### Exercise requirements
Give the stretch of the Baltimore Stallions text from "Only a month" through "from the Alouettes." again, switching "Stallions" to "Mustangs".

### Provided text
The Baltimore Stallions (known officially as the "Baltimore Football Club" and previously as the "Baltimore CFL Colts" in its inaugural season) were a Canadian Football League team based in Baltimore, Maryland, in the United States, which played the 1994 and 1995 seasons. They were the most successful American team in the CFL's generally ill-fated southern expansion effort into the United States, and by at least one account, the winningest expansion team in North American professional sports history at the time. They had winning records in each season, won a division championship, and, in 1995, became the only American franchise ever to win the Grey Cup.

Only a month after the Stallions' Grey Cup triumph, the state's Maryland Stadium Authority and the City of Baltimore announced that they had reached an agreement with Art Modell, the long-time owner of the Cleveland Browns of the National Football League, (NFL) to move his franchise to Baltimore for the 1996 season. Knowing they could not begin to compete with an overwhelmingly more popular brand in their home country, the Stallions relocated to Montreal as the third and current iteration of the Montreal Alouettes. They are thus one of three Grey Cup champions in the modern era to subsequently fold (the others being the Ottawa Rough Riders and the original Alouettes). The CFL considers the Stallions to be a separate franchise from the Alouettes.

### Given material
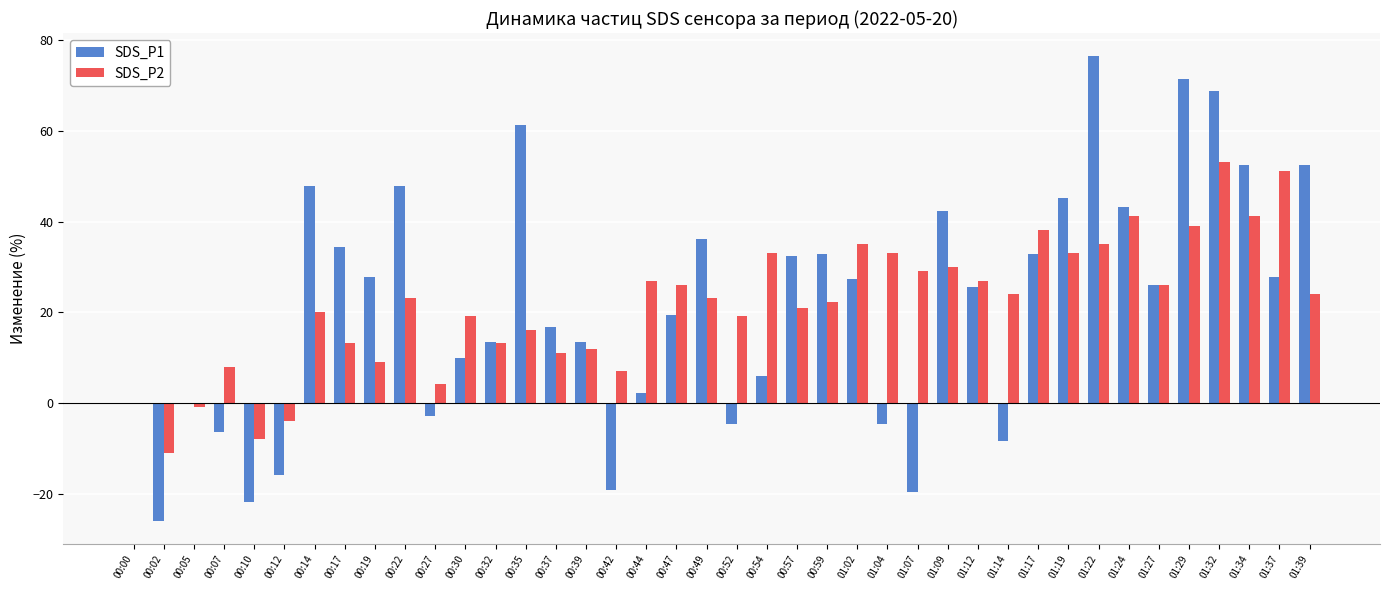

At which category is the sum across all series the highest?

01:32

### Exercise output
Only a month after the Mustangs' Grey Cup triumph, the state's Maryland Stadium Authority and the City of Baltimore announced that they had reached an agreement with Art Modell, the long-time owner of the Cleveland Browns of the National Football League, (NFL) to move his franchise to Baltimore for the 1996 season. Knowing they could not begin to compete with an overwhelmingly more popular brand in their home country, the Mustangs relocated to Montreal as the third and current iteration of the Montreal Alouettes. They are thus one of three Grey Cup champions in the modern era to subsequently fold (the others being the Ottawa Rough Riders and the original Alouettes). The CFL considers the Mustangs to be a separate franchise from the Alouettes.